Further analysis shows the frequency distribution of central and peripheral amino acids (Figure 8), which are subdivided into three groups: (i) charged, (ii) polar, and (iii) non-polar side chains. It can be seen that amino acids histidine, cysteine, methionine, and tryptophan have the lowest probability values; it follows that they are neither central nor peripheral nodes. Further, we can see that central nodes are hydrophobic amino acids (Val, Leu, Ile, Phe), which tend to be buried, while peripheral nodes are more likely hydrophilic residues (Asp, Glu, Lys) which form hydrogen bonds with solvent.
Thus, when the 3D protein structure is analysed using graph theory, the eccentricity of the graph can be very strong for evaluating the radius of gyration when studying central nodes, which tend to be hydrophobic amino acids, and peripheral nodes, which tend to be hydrophilic amino acids. It is remarkable that this graph parameter (eccentricity) allowed us to study the compactness (Rgyr) of the protein and the arrangement of the residues (buried/not buried), making it versatile and useful for the analysis of 3D macromolecules.
Conclusion
This study showed that the mean node degree of the protein graph is nearly scale-invariant. In other words, a small scaling exponent (0.038) indicates that the mean node degree is scale-free. Scale invariance was further supported by the analysis of node degree distribution, which showed very similar node degree distributions for proteins that differ according to size. This scale invariably offers a valuable tool for validating structures by simply counting the number of edges. Furthermore, an additional comparison between the expected node degree and node degree of a candidate could be used to explore and interpret large deviations. For example, intrinsically disordered proteins are expected to have a considerably lower mean node degree than globular proteins of the same size.

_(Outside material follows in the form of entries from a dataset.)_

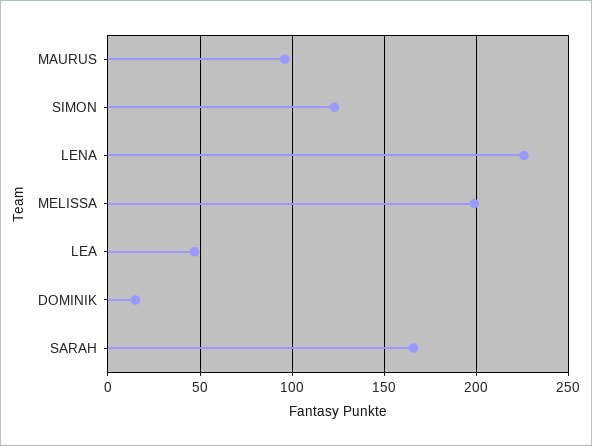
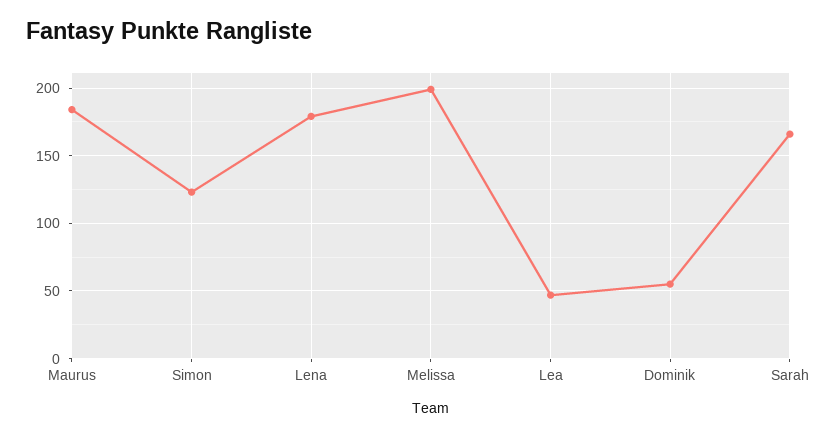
  {
-   "MAURUS": 95,
+   "MAURUS": 185,
    "SIMON": 125,
-   "LENA": 225,
+   "LENA": 180,
    "MELISSA": 200,
    "LEA": 45,
-   "DOMINIK": 15,
+   "DOMINIK": 55,
    "SARAH": 165
  }

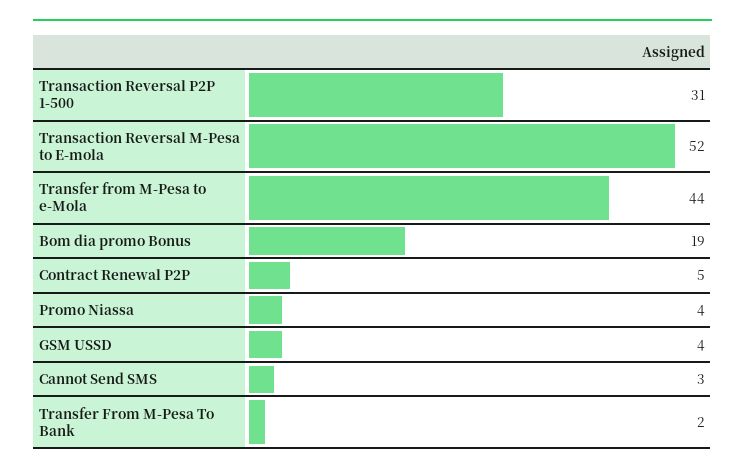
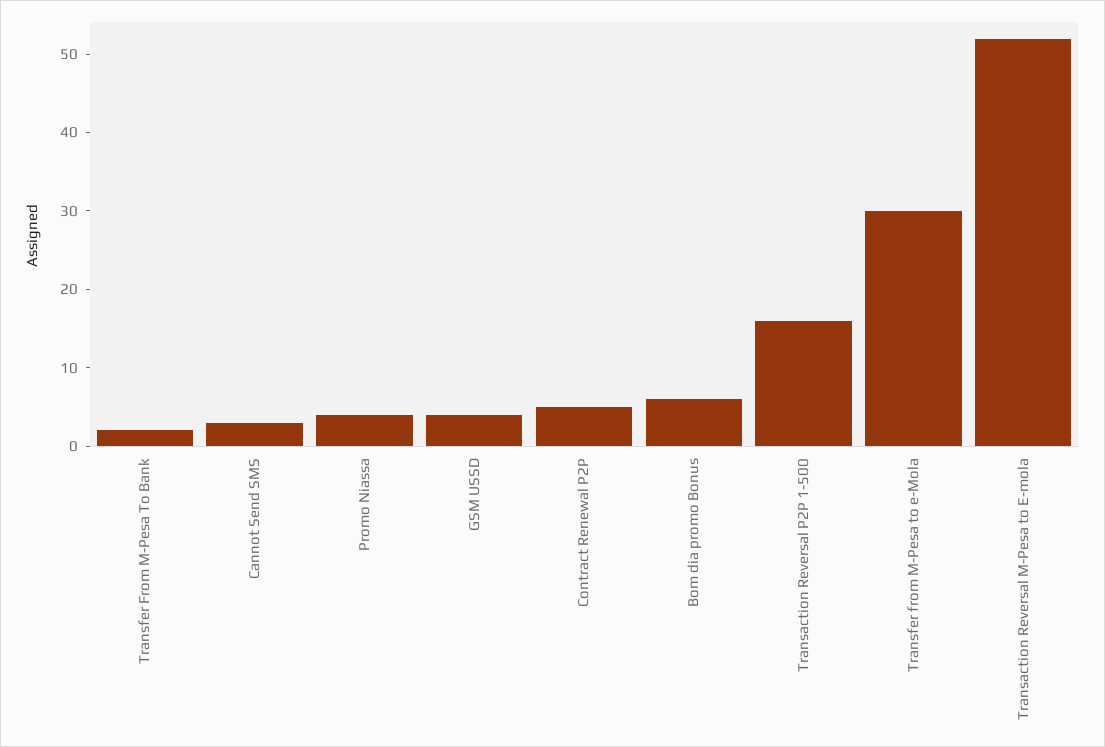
  {
-   "Transaction Reversal P2P 1-500": 31,
+   "Transaction Reversal P2P 1-500": 15,
    "Transaction Reversal M-Pesa to E-mola": 52,
-   "Transfer from M-Pesa to e-Mola": 44,
+   "Transfer from M-Pesa to e-Mola": 30,
-   "Bom dia promo Bonus": 19,
+   "Bom dia promo Bonus": 5,
    "Contract Renewal P2P": 5,
    "Promo Niassa": 4,
    "GSM USSD": 4,
    "Cannot Send SMS": 3,
    "Transfer From M-Pesa To Bank": 2
  }

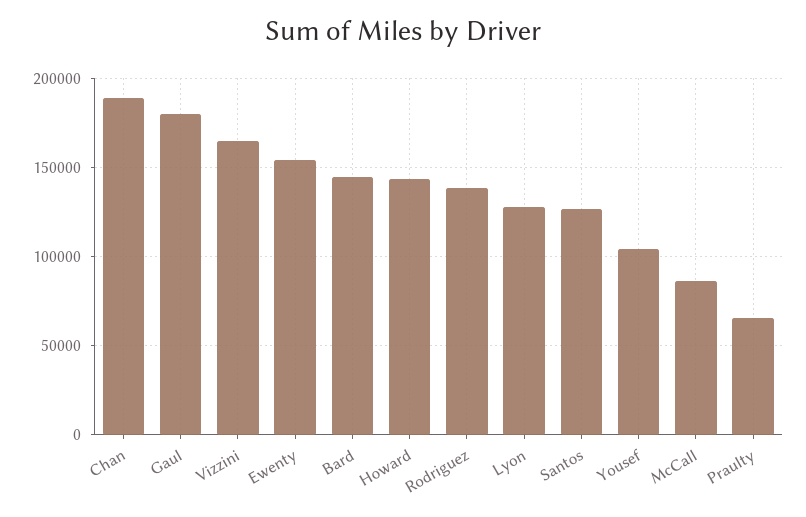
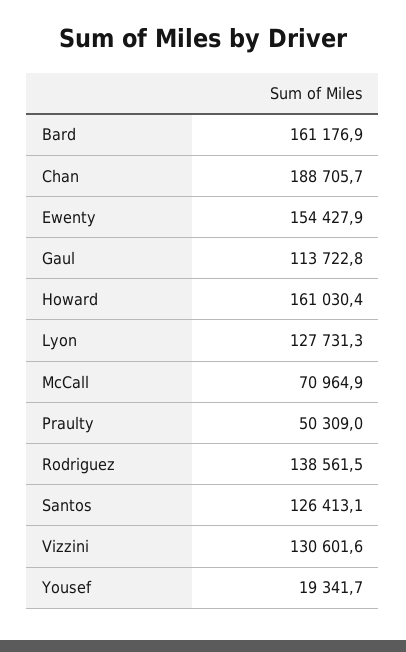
  {
    "Chan": 188705.7,
-   "Gaul": 180000,
+   "Gaul": 113722.8,
-   "Vizzini": 165000,
+   "Vizzini": 130601.6,
    "Ewenty": 154427.9,
-   "Bard": 145000,
+   "Bard": 161176.9,
-   "Howard": 145000,
+   "Howard": 161030.4,
    "Rodriguez": 138561.5,
    "Lyon": 127731.3,
    "Santos": 126413.1,
-   "Yousef": 105000,
+   "Yousef": 19341.7,
-   "McCall": 85000,
+   "McCall": 70964.9,
-   "Praulty": 65000
+   "Praulty": 50309
  }

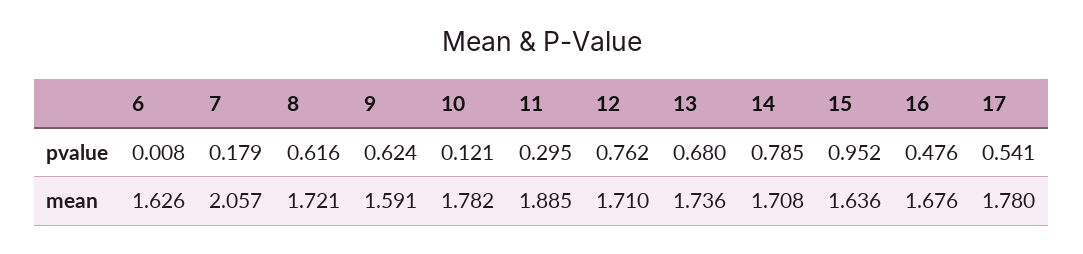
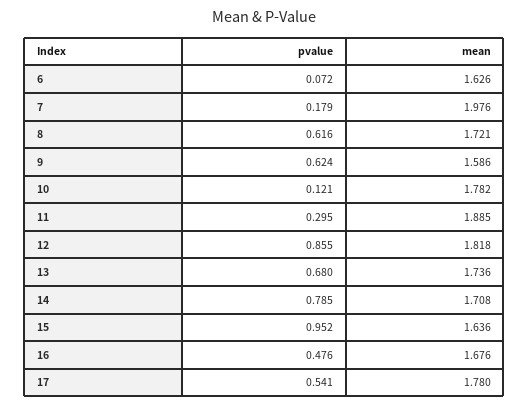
  {
    "6": {
-     "pvalue": 0.008,
+     "pvalue": 0.072,
      "mean": 1.626
    },
    "7": {
      "pvalue": 0.179,
-     "mean": 2.057
+     "mean": 1.976
    },
    "8": {
      "pvalue": 0.616,
      "mean": 1.721
    },
    "9": {
      "pvalue": 0.624,
-     "mean": 1.591
+     "mean": 1.586
    },
    "10": {
      "pvalue": 0.121,
      "mean": 1.782
    },
    "11": {
      "pvalue": 0.295,
      "mean": 1.885
    },
    "12": {
-     "pvalue": 0.762,
+     "pvalue": 0.855,
-     "mean": 1.71
+     "mean": 1.818
    },
    "13": {
      "pvalue": 0.68,
      "mean": 1.736
    },
    "14": {
      "pvalue": 0.785,
      "mean": 1.708
    },
    "15": {
      "pvalue": 0.952,
      "mean": 1.636
    },
    "16": {
      "pvalue": 0.476,
      "mean": 1.676
    },
    "17": {
      "pvalue": 0.541,
      "mean": 1.78
    }
  }

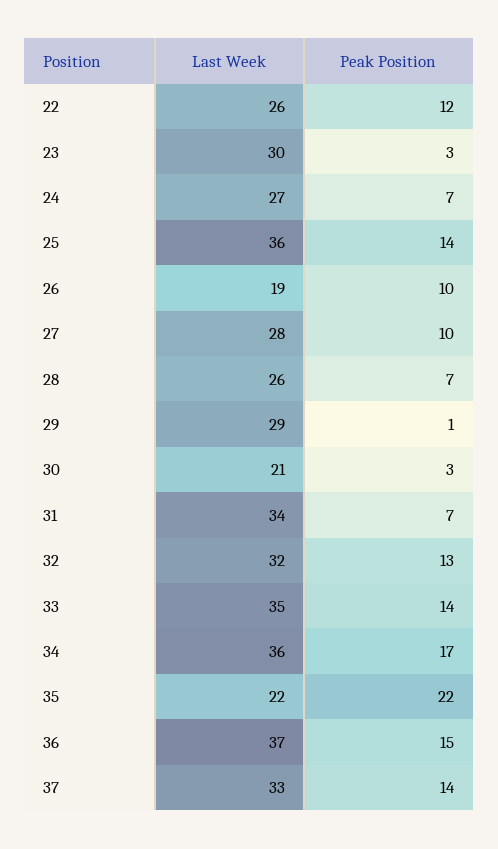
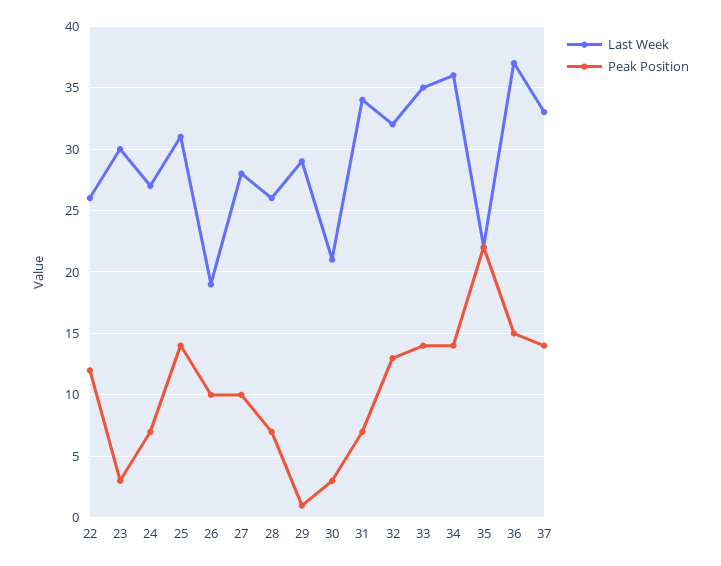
  {
    "Last Week": {
      "22": 26,
      "23": 30,
      "24": 27,
-     "25": 36,
+     "25": 31,
      "26": 19,
      "27": 28,
      "28": 26,
      "29": 29,
      "30": 21,
      "31": 34,
      "32": 32,
      "33": 35,
      "34": 36,
      "35": 22,
      "36": 37,
      "37": 33
    },
    "Peak Position": {
      "22": 12,
      "23": 3,
      "24": 7,
      "25": 14,
      "26": 10,
      "27": 10,
      "28": 7,
      "29": 1,
      "30": 3,
      "31": 7,
      "32": 13,
      "33": 14,
-     "34": 17,
+     "34": 14,
      "35": 22,
      "36": 15,
      "37": 14
    }
  }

The comparison between the mean eccentricity of the graph and radius of gyration revealed a high R2. In other words, the mean eccentricity and radius of gyration follow the same scaling exponent (~0.4). The eccentricity of the graph, in addition to the estimation of the radius of gyration, also allows us to study the distribution of central (buried) and peripheral amino acids (non-buried). We should be aware that the mean eccentricity alone (or radius of gyration), which is used as a constraint when running molecular dynamics simulations or manually building a model, does not provide the correctness of the protein model. It is also crucial to determine how the amino acids are distributed in real space, and this can be elucidated by studying peripheral and central nodes. Thus, a single graph parameter (eccentricity) can be used to control the compactness of the macromolecule and the distribution of amino acids in 3D space, which makes it a valuable tool for analysing protein models.
Data availability
The data is freely available on github at https://github.com/jure-praznikar/Scaling-laws.
Acknowledgement
This work was supported by Structural Biology grant P1-0048 and Infrastructure programme grant I0-0035-2790, provided by the Slovenian Research Agency.